Regularization#
Another way to avoid overfitting models is to use “shrinkage methods” that constrain / regularize the parameter estimates.
Ridge#
Ridge regression minimizes \(RSS + \lambda \sum_{j=1}^{p}\beta_j^2\) where \(\lambda\) is a “tuning parameter” and the term \(\lambda \sum_{j=1}^{p}\beta_j^2\) is the “shrinkage penalty”.
As \(\lambda\) increases, the penalty gets larger so the estimated coefficients “shrink” towards zero.

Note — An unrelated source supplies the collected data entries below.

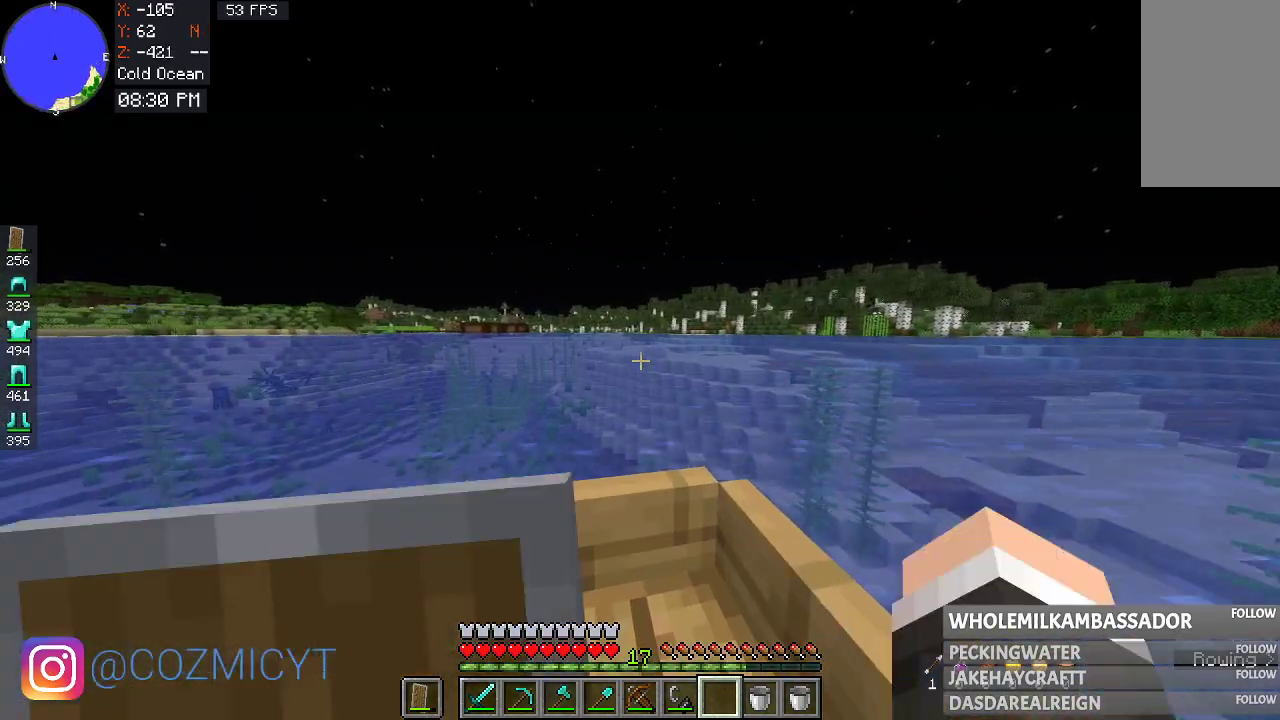
{"keys": [], "mouse": [], "events": []}
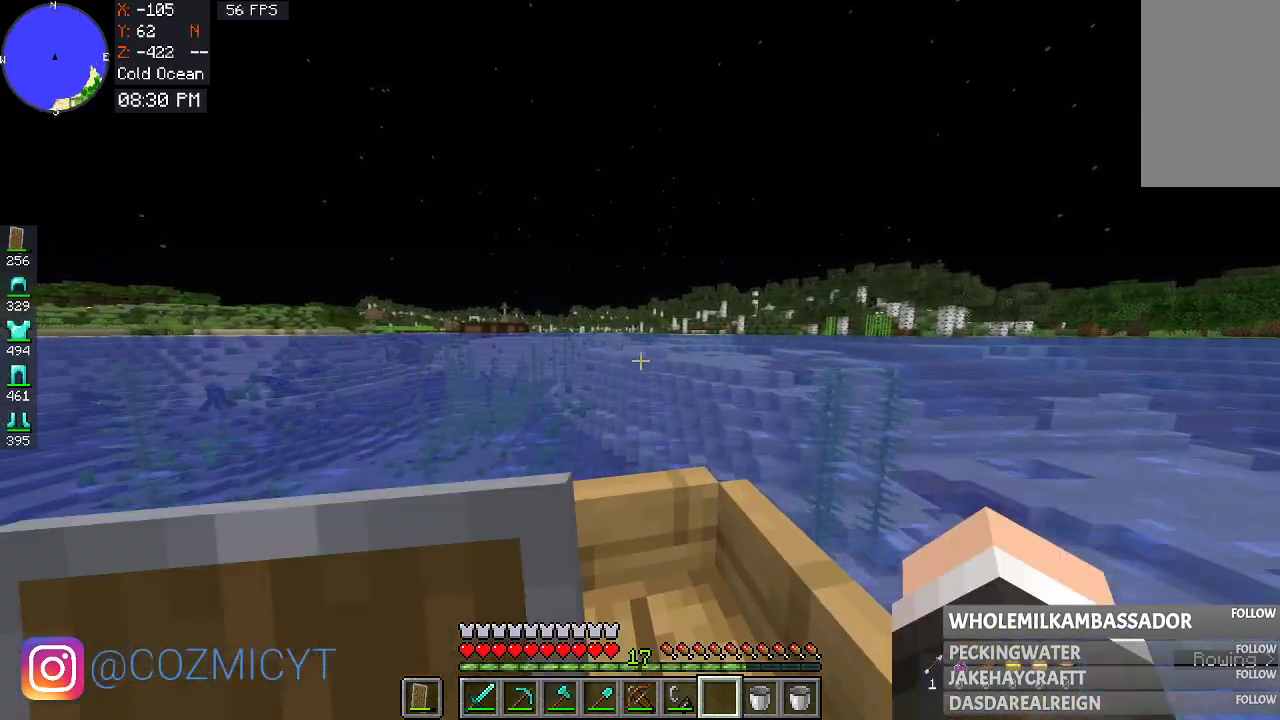
{"keys": [], "mouse": [], "events": []}
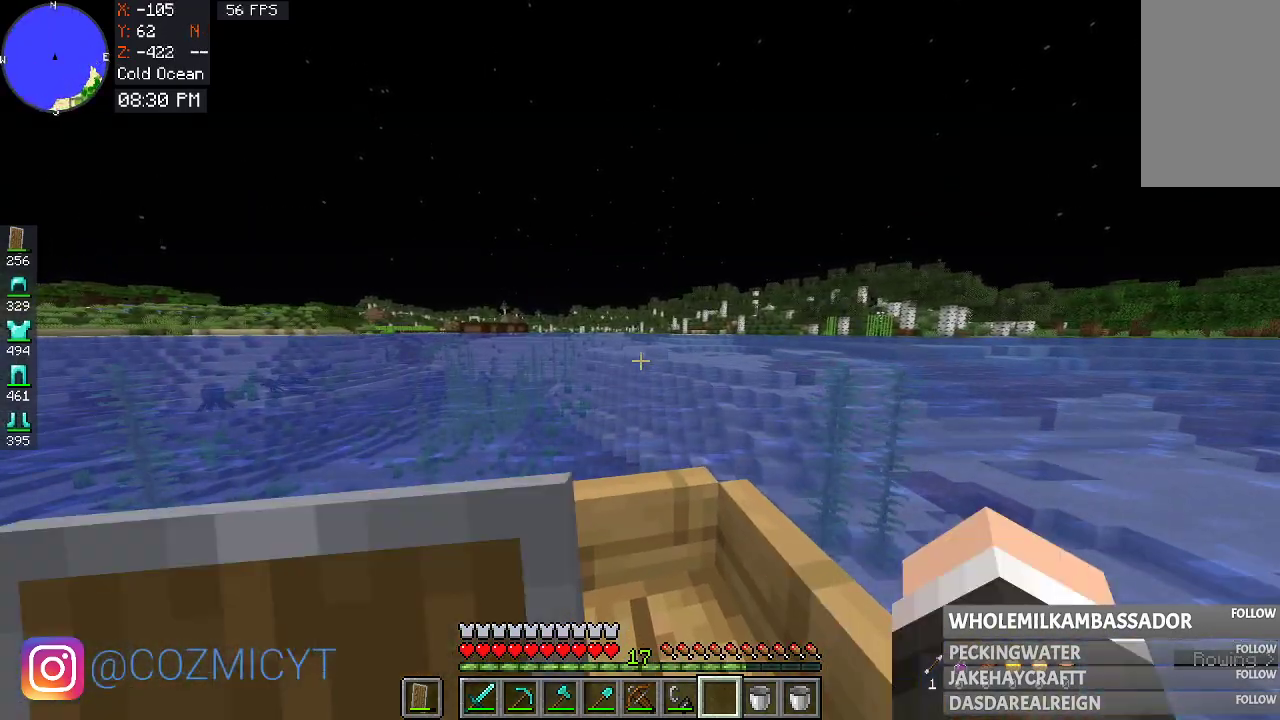
{"keys": [], "mouse": [], "events": []}
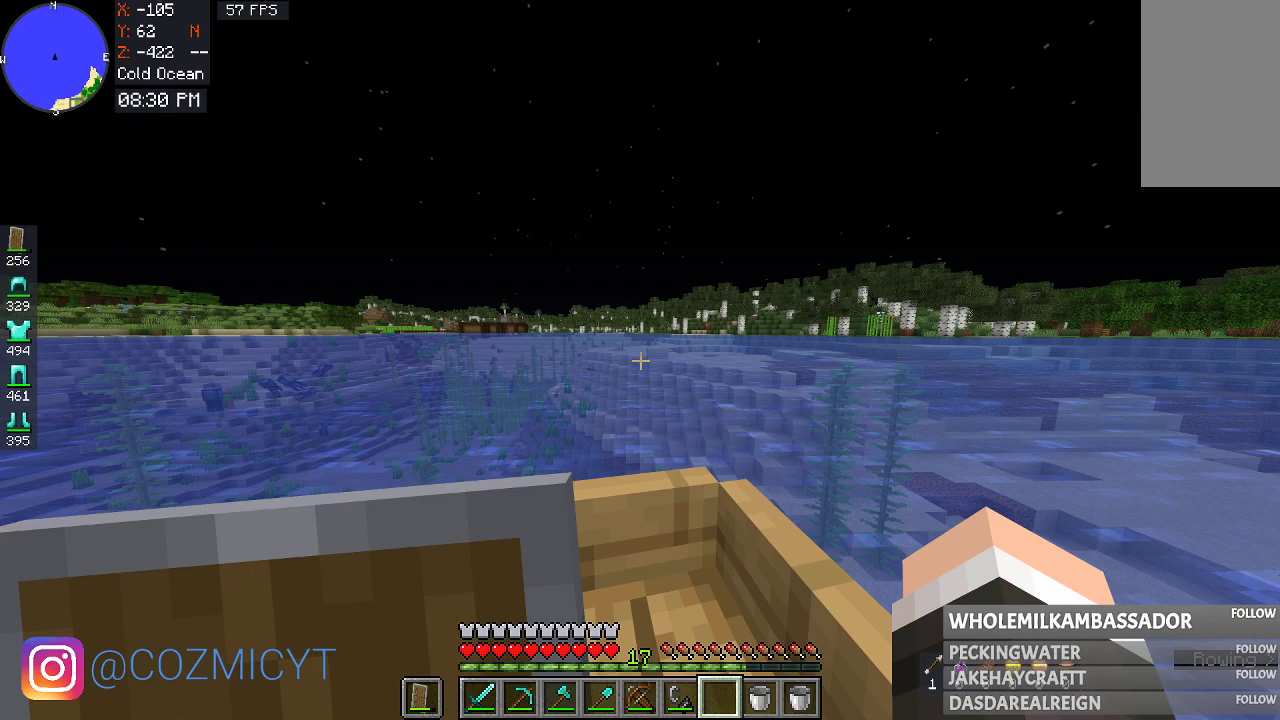
{"keys": ["d"], "mouse": [], "events": [[433, "d", "down"]]}
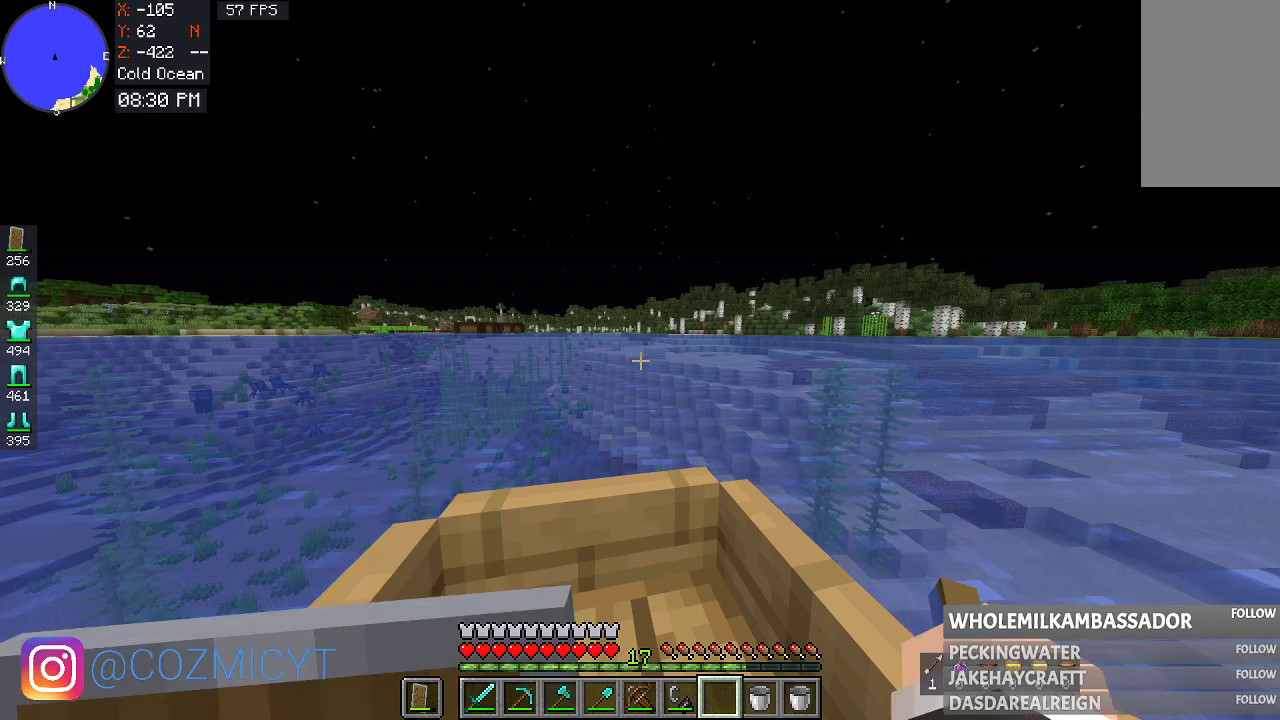
{"keys": ["d"], "mouse": [], "events": []}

Another formulation would be to minimize RSS subject to a constraint that \(\sum_{j=1}^{p}\beta_j^2 < s\), equivalent to saying that the l2-norm (\(\sqrt{\sum_{j=1}^{p}\beta_j^2}\)) is less than some s.
Lasso#
Unlike ridge, lasso can set some coefficients to zero (ridge regression would set coefficient to 0 only if \(\lambda\) is infinity). Lasso minimizes \(\lambda \sum_{j=1}^{p}|\beta_j|\)
So another formulation would be to minimize RSS subject to a constraint that \(\sum_{j=1}^{p}|\beta_j| < s\), equivalent to saying that the l2-norm (\(\sum_{j=1}^{p}|\beta_j|\)) is less than some s.
Lasso / Ridge#
In both models, cross validate to estimate the shrinkage penalty.
The only difference is that Lasso uses a l1 penalty instead of l2.
One way to visually understand why l1 can result in estimates of 0 while l2 does not is to note that l1 norm can be represented as a diamond shape and l2 norm can be represented as a circle. The diamond has corners on the axes making it more likely that the optimal estimates lie where some coefficients are exactly zero.
Also, to write a little about why constraining the magnitude of coefficients helps to prevent overfitting – I think another way to describe an overfit model woud be to say that the decision surface is steep and the model can switch from predicting high probabilities to low probabilities with small changes in the predictors. This would not be possible with small coefficients.